La mente non può che viaggiare all’indietro nel tempo e soffermarsi nel 1994, anno in cui uscì quel capolavoro che risponde al nome di Grace ad opera dell’angelo Buckley Jr., e alle reinterpretazioni di alcuni brani (“Halleluja” di Leonard Cohen e “Lilac Wine” di Michael Shelton) che divennero di diritto e meritatamente di proprietà di Jeff. Diverse sono le similitudini che accomunano i due musicisti (la Calvi e Buckley figlio) a partire dall’intensità mozzafiato con la quale interpretano le proprie composizioni sul palco fino all’estensione vocale in grado di passare da un tono basso e imperioso ad un acuto cristallino con la facilità di uno schiocco di dita, non ultimo il tributo inconsapevole e involontario che Anna fa a Jeff con il brano “Morning Light”, eseguito nello striminzito bis, il quale accarezza in modo sensualissimo proprio quella “Lilac Wine” presente nell’album di debutto del musicista americano. Il set termina a poco meno di un ora dal suo inizio e nonostante l’estenuante attesa iniziale il pubblico continua ad applaudire riempiendo il vuoto lasciato dai quattro musicisti che purtroppo non torneranno per un ultimissimo brano.

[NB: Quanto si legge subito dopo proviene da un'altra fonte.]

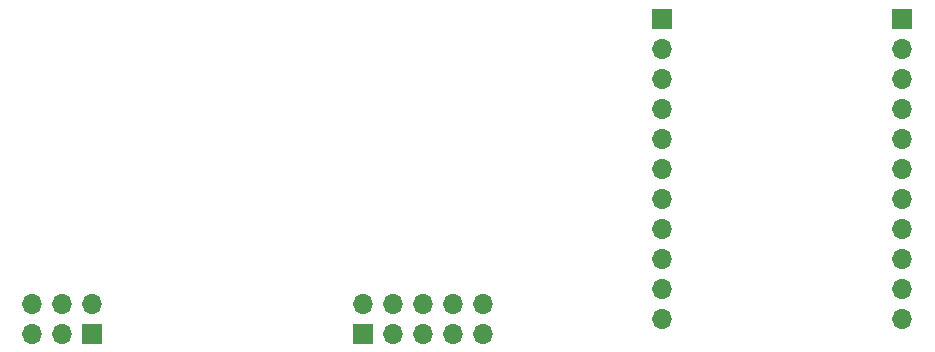
<source format=gbs>
G04 #@! TF.GenerationSoftware,KiCad,Pcbnew,6.0.2+dfsg-1*
G04 #@! TF.CreationDate,2023-09-16T20:59:25-06:00*
G04 #@! TF.ProjectId,ckt-dingdong-prog,636b742d-6469-46e6-9764-6f6e672d7072,rev?*
G04 #@! TF.SameCoordinates,Original*
G04 #@! TF.FileFunction,Soldermask,Bot*
G04 #@! TF.FilePolarity,Negative*
%FSLAX46Y46*%
G04 Gerber Fmt 4.6, Leading zero omitted, Abs format (unit mm)*
G04 Created by KiCad (PCBNEW 6.0.2+dfsg-1) date 2023-09-16 20:59:25*
%MOMM*%
%LPD*%
G01*
G04 APERTURE LIST*
%ADD10R,1.700000X1.700000*%
%ADD11O,1.700000X1.700000*%
G04 APERTURE END LIST*
D10*
X88905000Y-115575000D03*
D11*
X88905000Y-113035000D03*
X91445000Y-115575000D03*
X91445000Y-113035000D03*
X93985000Y-115575000D03*
X93985000Y-113035000D03*
X96525000Y-115575000D03*
X96525000Y-113035000D03*
X99065000Y-115575000D03*
X99065000Y-113035000D03*
D10*
X134620000Y-88900000D03*
D11*
X134620000Y-91440000D03*
X134620000Y-93980000D03*
X134620000Y-96520000D03*
X134620000Y-99060000D03*
X134620000Y-101600000D03*
X134620000Y-104140000D03*
X134620000Y-106680000D03*
X134620000Y-109220000D03*
X134620000Y-111760000D03*
X134620000Y-114300000D03*
D10*
X114300000Y-88900000D03*
D11*
X114300000Y-91440000D03*
X114300000Y-93980000D03*
X114300000Y-96520000D03*
X114300000Y-99060000D03*
X114300000Y-101600000D03*
X114300000Y-104140000D03*
X114300000Y-106680000D03*
X114300000Y-109220000D03*
X114300000Y-111760000D03*
X114300000Y-114300000D03*
D10*
X66025000Y-115575000D03*
D11*
X66025000Y-113035000D03*
X63485000Y-115575000D03*
X63485000Y-113035000D03*
X60945000Y-115575000D03*
X60945000Y-113035000D03*
M02*

</source>
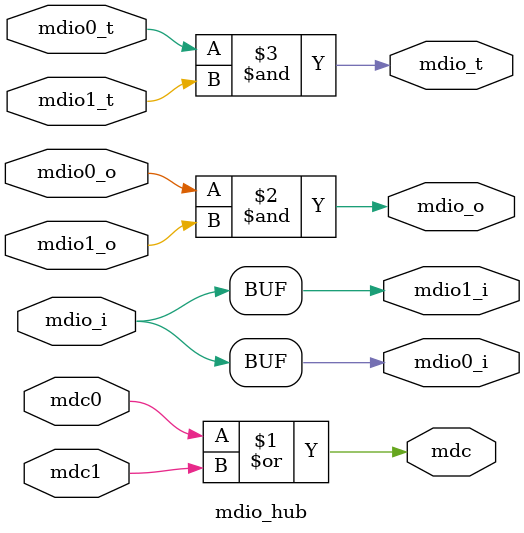
<source format=v>
`timescale 1ns / 1ps
module mdio_hub
(

    (* X_INTERFACE_INFO = "xilinx.com:interface:mdio:1.0 mdio0 MDIO_I" *) output mdio0_i,
    (* X_INTERFACE_INFO = "xilinx.com:interface:mdio:1.0 mdio0 MDIO_O" *) input  mdio0_o,
    (* X_INTERFACE_INFO = "xilinx.com:interface:mdio:1.0 mdio0 MDIO_T" *) input  mdio0_t,
    (* X_INTERFACE_INFO = "xilinx.com:interface:mdio:1.0 mdio0 MDC" *)    input  mdc0,
    
    (* X_INTERFACE_INFO = "xilinx.com:interface:mdio:1.0 mdio1 MDIO_I" *) output mdio1_i,
    (* X_INTERFACE_INFO = "xilinx.com:interface:mdio:1.0 mdio1 MDIO_O" *) input  mdio1_o,
    (* X_INTERFACE_INFO = "xilinx.com:interface:mdio:1.0 mdio1 MDIO_T" *) input  mdio1_t,
    (* X_INTERFACE_INFO = "xilinx.com:interface:mdio:1.0 mdio1 MDC" *)    input  mdc1,

    (* X_INTERFACE_INFO = "xilinx.com:interface:mdio:1.0 mdio MDIO_I" *) input  mdio_i,
    (* X_INTERFACE_INFO = "xilinx.com:interface:mdio:1.0 mdio MDIO_O" *) output mdio_o,
    (* X_INTERFACE_INFO = "xilinx.com:interface:mdio:1.0 mdio MDIO_T" *) output mdio_t,
    (* X_INTERFACE_INFO = "xilinx.com:interface:mdio:1.0 mdio MDC" *)    output mdc

);

    assign mdc = mdc0 | mdc1; // clock is driven by either of the inputs, inactive =0

    // data pin is driven by either of the inputs
    assign mdio_o = mdio0_o & mdio1_o;
    assign mdio_t = mdio0_t & mdio1_t;

    // all inputs receive the same input from chip
    assign mdio0_i = mdio_i;
    assign mdio1_i = mdio_i;

endmodule

</source>
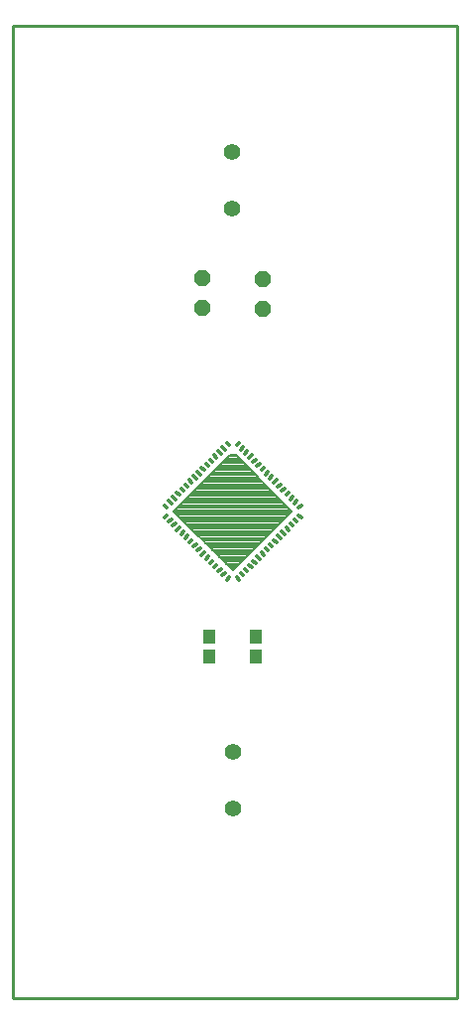
<source format=gts>
G75*
G70*
%OFA0B0*%
%FSLAX24Y24*%
%IPPOS*%
%LPD*%
%AMOC8*
5,1,8,0,0,1.08239X$1,22.5*
%
%ADD10C,0.0098*%
%ADD11C,0.0138*%
%ADD12C,0.0080*%
%ADD13C,0.0560*%
%ADD14R,0.0434X0.0473*%
%ADD15OC8,0.0560*%
D10*
X000156Y000156D02*
X000156Y032783D01*
X015081Y032783D01*
X015083Y032781D01*
X015083Y000156D01*
X000156Y000156D01*
D11*
X006931Y014617D02*
X007013Y014699D01*
X007153Y014560D02*
X007071Y014478D01*
X007210Y014339D02*
X007292Y014421D01*
X007431Y014281D02*
X007349Y014199D01*
X007683Y014281D02*
X007765Y014199D01*
X007904Y014339D02*
X007822Y014421D01*
X007962Y014560D02*
X008044Y014478D01*
X008183Y014617D02*
X008101Y014699D01*
X008240Y014838D02*
X008322Y014756D01*
X008461Y014895D02*
X008379Y014977D01*
X008518Y015117D02*
X008600Y015035D01*
X008740Y015174D02*
X008658Y015256D01*
X008797Y015395D02*
X008879Y015313D01*
X009018Y015452D02*
X008936Y015534D01*
X009075Y015673D02*
X009157Y015591D01*
X009296Y015731D02*
X009214Y015813D01*
X009353Y015952D02*
X009435Y015870D01*
X009575Y016009D02*
X009493Y016091D01*
X009632Y016230D02*
X009714Y016148D01*
X009853Y016287D02*
X009771Y016369D01*
X009771Y016621D02*
X009853Y016703D01*
X009714Y016843D02*
X009632Y016761D01*
X009493Y016900D02*
X009575Y016982D01*
X009435Y017121D02*
X009353Y017039D01*
X009214Y017178D02*
X009296Y017260D01*
X009157Y017399D02*
X009075Y017317D01*
X008936Y017457D02*
X009018Y017539D01*
X008879Y017678D02*
X008797Y017596D01*
X008658Y017735D02*
X008740Y017817D01*
X008600Y017956D02*
X008518Y017874D01*
X008379Y018013D02*
X008461Y018095D01*
X008322Y018235D02*
X008240Y018153D01*
X008101Y018292D02*
X008183Y018374D01*
X008044Y018513D02*
X007962Y018431D01*
X007822Y018570D02*
X007904Y018652D01*
X007765Y018791D02*
X007683Y018709D01*
X007431Y018709D02*
X007349Y018791D01*
X007210Y018652D02*
X007292Y018570D01*
X007153Y018431D02*
X007071Y018513D01*
X006931Y018374D02*
X007013Y018292D01*
X006874Y018153D02*
X006792Y018235D01*
X006653Y018095D02*
X006735Y018013D01*
X006596Y017874D02*
X006514Y017956D01*
X006375Y017817D02*
X006457Y017735D01*
X006318Y017596D02*
X006236Y017678D01*
X006096Y017539D02*
X006178Y017457D01*
X006039Y017317D02*
X005957Y017399D01*
X005818Y017260D02*
X005900Y017178D01*
X005761Y017039D02*
X005679Y017121D01*
X005540Y016982D02*
X005622Y016900D01*
X005482Y016761D02*
X005400Y016843D01*
X005261Y016703D02*
X005343Y016621D01*
X005343Y016369D02*
X005261Y016287D01*
X005400Y016148D02*
X005482Y016230D01*
X005622Y016091D02*
X005540Y016009D01*
X005679Y015870D02*
X005761Y015952D01*
X005900Y015813D02*
X005818Y015731D01*
X005957Y015591D02*
X006039Y015673D01*
X006178Y015534D02*
X006096Y015452D01*
X006236Y015313D02*
X006318Y015395D01*
X006457Y015256D02*
X006375Y015174D01*
X006514Y015035D02*
X006596Y015117D01*
X006735Y014977D02*
X006653Y014895D01*
X006792Y014756D02*
X006874Y014838D01*
D12*
X007032Y015044D02*
X008082Y015044D01*
X008004Y014966D02*
X007110Y014966D01*
X007189Y014887D02*
X007925Y014887D01*
X007847Y014809D02*
X007267Y014809D01*
X007346Y014730D02*
X007768Y014730D01*
X007690Y014651D02*
X007425Y014651D01*
X007503Y014573D02*
X007611Y014573D01*
X007557Y014519D02*
X005581Y016495D01*
X007460Y018375D01*
X007655Y018375D01*
X009534Y016495D01*
X007557Y014519D01*
X006953Y015123D02*
X008161Y015123D01*
X008240Y015201D02*
X006875Y015201D01*
X006796Y015280D02*
X008318Y015280D01*
X008397Y015358D02*
X006718Y015358D01*
X006639Y015437D02*
X008475Y015437D01*
X008554Y015515D02*
X006561Y015515D01*
X006482Y015594D02*
X008632Y015594D01*
X008711Y015673D02*
X006403Y015673D01*
X006325Y015751D02*
X008789Y015751D01*
X008868Y015830D02*
X006246Y015830D01*
X006168Y015908D02*
X008946Y015908D01*
X009025Y015987D02*
X006089Y015987D01*
X006011Y016065D02*
X009104Y016065D01*
X009182Y016144D02*
X005932Y016144D01*
X005854Y016222D02*
X009261Y016222D01*
X009339Y016301D02*
X005775Y016301D01*
X005697Y016379D02*
X009418Y016379D01*
X009496Y016458D02*
X005618Y016458D01*
X005622Y016536D02*
X009493Y016536D01*
X009414Y016615D02*
X005700Y016615D01*
X005779Y016694D02*
X009335Y016694D01*
X009257Y016772D02*
X005857Y016772D01*
X005936Y016851D02*
X009178Y016851D01*
X009100Y016929D02*
X006014Y016929D01*
X006093Y017008D02*
X009021Y017008D01*
X008943Y017086D02*
X006171Y017086D01*
X006250Y017165D02*
X008864Y017165D01*
X008786Y017243D02*
X006329Y017243D01*
X006407Y017322D02*
X008707Y017322D01*
X008629Y017400D02*
X006486Y017400D01*
X006564Y017479D02*
X008550Y017479D01*
X008471Y017558D02*
X006643Y017558D01*
X006721Y017636D02*
X008393Y017636D01*
X008314Y017715D02*
X006800Y017715D01*
X006878Y017793D02*
X008236Y017793D01*
X008157Y017872D02*
X006957Y017872D01*
X007035Y017950D02*
X008079Y017950D01*
X008000Y018029D02*
X007114Y018029D01*
X007192Y018107D02*
X007922Y018107D01*
X007843Y018186D02*
X007271Y018186D01*
X007350Y018264D02*
X007765Y018264D01*
X007686Y018343D02*
X007428Y018343D01*
D13*
X007521Y026657D03*
X007521Y028557D03*
X007574Y008413D03*
X007574Y006513D03*
D14*
X008316Y011615D03*
X008316Y012284D03*
X006767Y012280D03*
X006767Y011610D03*
D15*
X006533Y023312D03*
X006533Y024312D03*
X008548Y024305D03*
X008548Y023305D03*
M02*

</source>
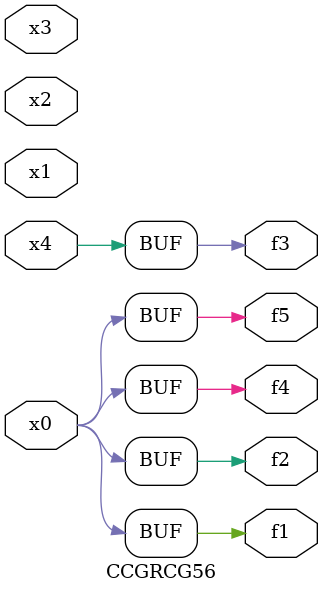
<source format=v>
module CCGRCG56(
	input x0, x1, x2, x3, x4,
	output f1, f2, f3, f4, f5
);
	assign f1 = x0;
	assign f2 = x0;
	assign f3 = x4;
	assign f4 = x0;
	assign f5 = x0;
endmodule

</source>
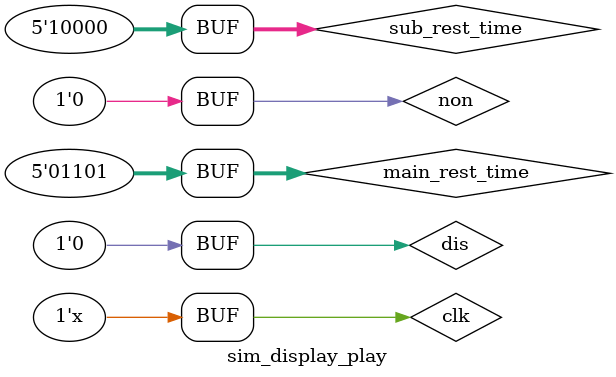
<source format=v>
`timescale 1ns / 1ps
module sim_display_play();
    reg [4 : 0] main_rest_time, sub_rest_time;
    reg clk;
    reg dis, non;
    wire [7 : 0]SIG_C;
    wire [7 : 0]POS;
    
    display_time ddd(main_rest_time, sub_rest_time, clk, dis, non, SIG_C, POS);
    initial begin
        main_rest_time <= 0;
        sub_rest_time <= 0;
        clk <= 0;
        dis <= 0;
        non <= 0;

        #10 main_rest_time <= 13;
        #50 sub_rest_time <= 16;
    end

    always  begin
        #5 clk = ~clk;
    end
endmodule 
</source>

A ben guardare il palco ci si accorgere che sullo sfondo della scenografia c’erano delle nuvole che coprivano un cielo altrimenti limpido e non, come ipotizzato dal patto di Anna col Diavolo, le fiamme di un Inferno. Anna Calvi sicuramente è un essere vivente dotato di una sensibilità (e di una voce) speciale mandata giù dal Cielo per riempire un vuoto generazionale tra i cantautori che da tempo manca, ed è probabile che il Diavolo sia venuto a tormentarla soltanto per darle qualche spunto in più nei testi… o semplicemente per ammirare la sua grazia.